◆ Ausgangstext
================
Eine geschäftliche Handlung ist gem. § 5 Abs. 1 S. 1 u. 2 Nr. 1 UWG irreführend, wenn sie zur Täuschung geeignete Angaben über wesentliche Merkmale der Ware enthält. Dazu gehören auch die Ergebnisse von Warentests. Für die Frage, wie eine Werbung verstanden wird, ist die Sichtweise des durchschnittlich informierten und verständigen Verbrauchers maßgebend, der einer Werbung die der Situation angemessene Aufmerksamkeit entgegenbringt. Bei geringwertigen Gegenständen des täglichen Bedarfs oder beim ersten Durchblättern von Werbebeilagen oder Zeitungsanzeigen ist seine Aufmerksamkeit regelmäßig eher gering, so dass er die Werbung eher flüchtig zur Kenntnis nehmen wird. Der Durchschnittsverbraucher wird das Blatt "TIP der Woche" regelmäßig nur beiläufig durchblättern und die Werbeanzeigen lediglich flüchtig wahrnehmen.
================
Seitenbilder und extrahierter Text:
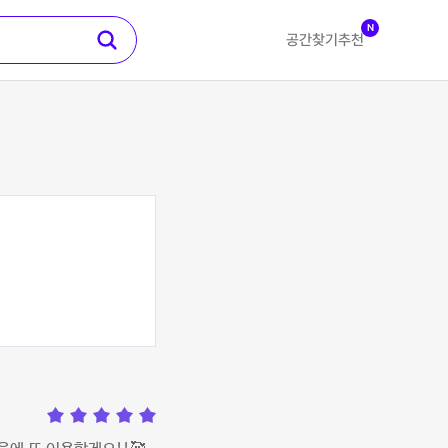
N
공간찾기
추천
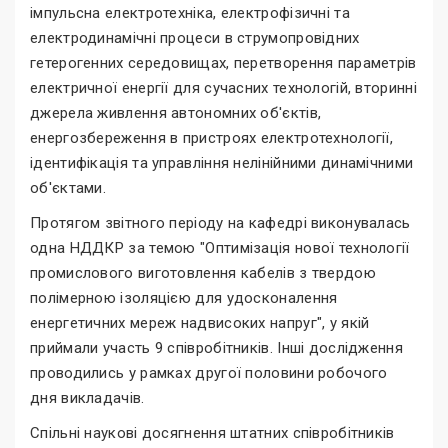
імпульсна електротехніка, електрофізичні та
електродинамічні процеси в струмопровідних
гетерогенних середовищах, перетворення параметрів
електричної енергії для сучасних технологій, вторинні
джерела живлення автономних об'єктів,
енергозбереження в пристроях електротехнології,
ідентифікація та управління нелінійними динамічними
об'єктами.
Протягом звітного періоду на кафедрі виконувалась
одна НДДКР за темою "Оптимізація нової технології
промислового виготовлення кабелів з твердою
полімерною ізоляцією для удосконалення
енергетичних мереж надвисоких напруг", у якій
приймали участь 9 співробітників. Інші дослідження
проводились у рамках другої половини робочого
дня викладачів.
Спільні наукові досягнення штатних співробітників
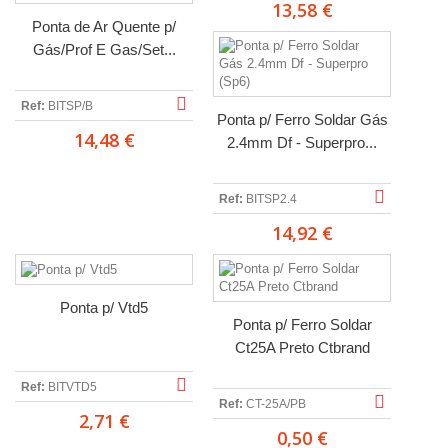
13,58 €
Ponta de Ar Quente p/
Gás/Prof E Gas/Set...
Ref:
BITSP/B
Ponta p/ Ferro Soldar Gás
14,48 €
2.4mm Df - Superpro...
Ref:
BITSP2.4
14,92 €
Ponta p/ Vtd5
Ponta p/ Ferro Soldar
Ct25A Preto Ctbrand
Ref:
BITVTD5
Ref:
CT-25A/PB
2,71 €
0,50 €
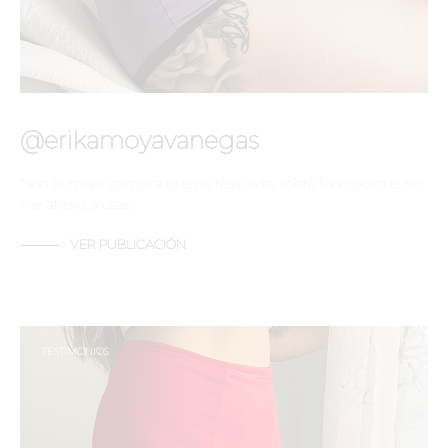
@erikamoyavanegas
“Son la mejor compra que he realizado, sobre todo porque no
me atrevo a usar…
VER PUBLICACIÓN
TESTIMONIOS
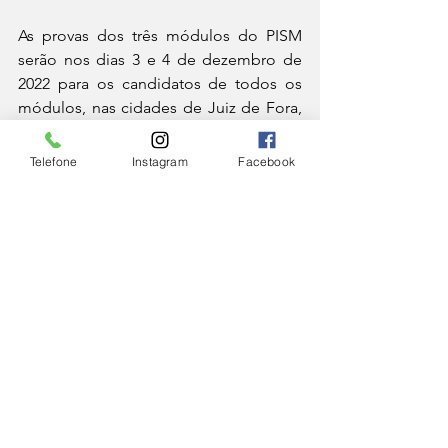
As provas dos três módulos do PISM 
serão nos dias 3 e 4 de dezembro de 
2022 para os candidatos de todos os 
módulos, nas cidades de Juiz de Fora, 
Governador Valadares, Muriaé, 
Petrópolis e Volta Redonda. 
Telefone
Instagram
Facebook
A previsão é de que as notas das 
provas do Módulo III do Pism sejam 
divulgadas em 19 de janeiro de 2023. O 
resultado definitivo está previsto para 2 
de fevereiro. 
Já as notas das provas dos Módulos I e 
II devem ser divulgadas em 14 de 
março de 2023, com a publicação da 
lista final final em 23 de março de 2023. 
CIDADE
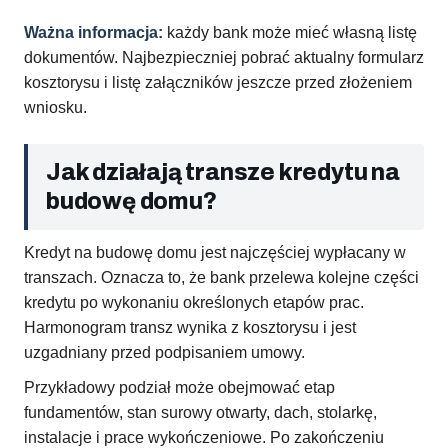
Ważna informacja:
każdy bank może mieć własną listę
dokumentów. Najbezpieczniej pobrać aktualny formularz
kosztorysu i listę załączników jeszcze przed złożeniem
wniosku.
Jak działają transze kredytu na
budowę domu?
Kredyt na budowę domu jest najczęściej wypłacany w
transzach. Oznacza to, że bank przelewa kolejne części
kredytu po wykonaniu określonych etapów prac.
Harmonogram transz wynika z kosztorysu i jest
uzgadniany przed podpisaniem umowy.
Przykładowy podział może obejmować etap
fundamentów, stan surowy otwarty, dach, stolarkę,
instalacje i prace wykończeniowe. Po zakończeniu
================
◆ Aufgabe
Schreibe den Text über irreführende Werbung mit Warentestergebnissen im Anschluss an seinen letzten Satz weiter.

◆ Antwort
Die Vorinstanzen waren davon ausgegangen, dass ein erheblicher Teil der Verbraucher auch die "Gnocchi"-Nudeln als von den Untersuchungen der Stiftung Warentest erfasste Spiralnudeln einordnet. Diese tatrichterliche Beurteilung ließ keinen Rechtsfehler erkennen. Ein die Werbeanzeige situationsadäquat flüchtig betrachtender Verbraucher wird die genaue Ausformung der durch die teilweise durchsichtige Verpackung wahrnehmbaren "Gnocchi"-Nudeln nicht ohne weiteres bemerken und kann diese Nudeln deshalb für spiralförmig halten. Ebenso wird sich ihm nicht der Gedankengang aufdrängen, dass es sich bei als "Gnocchi" bezeichneten Teigwaren üblicherweise nicht um Spiralnudeln handelt und die so bezeichneten Produkte deshalb nicht von der Stiftung Warentest überprüft worden sein können.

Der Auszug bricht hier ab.